» **Document section**:
I agree with the pp. You've got nothing to lose in just waiting to see how you feel about a Family Bed first....then make alternate sleeping arrangements after baby arrives...you may save alot of uneccessarily spent money.
Better yet, invest in some great baby carriers and a few breastfeeding classes instead


----------



## josh&davesmomme (Feb 24, 2006)

you could use your crib to side car it like this http://www.freewebs.com/sidecarcrib/index.htm


----------



## sarahtdubb (Apr 30, 2007)

I have the arm's reach organic mattress--it comes with a hard backing, so you just put it in place of the mattress that comes with the cosleeper.

I do agree with PPs, though--I spent all the $$ to get the cosleeper and the organic mattress, and we have used it twice! our son just sleeps with us, and the cosleeper houses blankets! We're thinking of trying to transition him into it soon, but so far we wakes up sleeping there. You may want to wait and see what you need. but the cosleeper does work well to put on the side of the bed so I don't worry about him rolling off... it also has a lot of good storage underneath!

» **Tasks to carry out**:
1. Answer these about the co-sleeping thread:
(a) What does the first post suggest investing in instead?
(b) What does josh&davesmomme suggest doing with the crib?
(c) How many times has sarahtdubb used the cosleeper and organic mattress?
2. Write out the part of the co-sleeping thread that begins at the words "you could use" and stops after "with the cosleeper.", without changing anything.

» **Supplied information**:
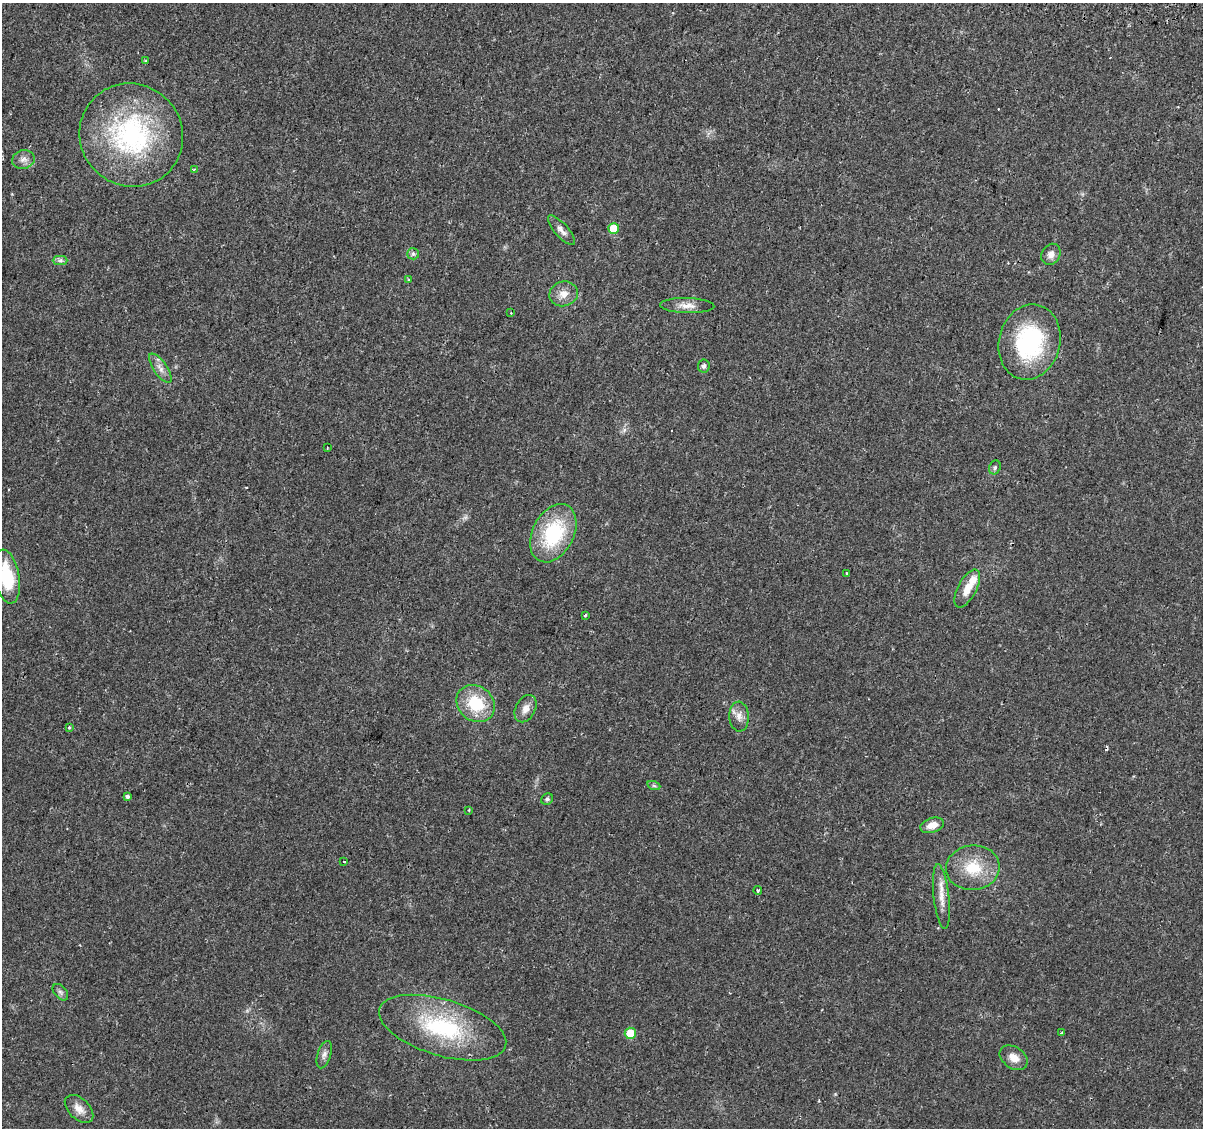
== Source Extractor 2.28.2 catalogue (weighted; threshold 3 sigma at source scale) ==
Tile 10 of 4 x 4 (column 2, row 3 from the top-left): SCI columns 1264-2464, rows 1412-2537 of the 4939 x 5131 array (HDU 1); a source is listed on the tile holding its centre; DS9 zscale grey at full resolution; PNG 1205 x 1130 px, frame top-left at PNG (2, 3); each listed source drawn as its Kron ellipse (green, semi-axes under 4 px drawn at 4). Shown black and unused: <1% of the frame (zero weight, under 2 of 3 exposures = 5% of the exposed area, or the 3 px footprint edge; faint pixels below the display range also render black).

» **Expected responses**:
1.
(a) Some great baby carriers and a few breastfeeding classes
(b) Side car it
(c) Twice

2.
you could use your crib to side car it like this http://www.freewebs.com/sidecarcrib/index.htm


----------



## sarahtdubb (Apr 30, 2007)

I have the arm's reach organic mattress--it comes with a hard backing, so you just put it in place of the mattress that comes with the cosleeper.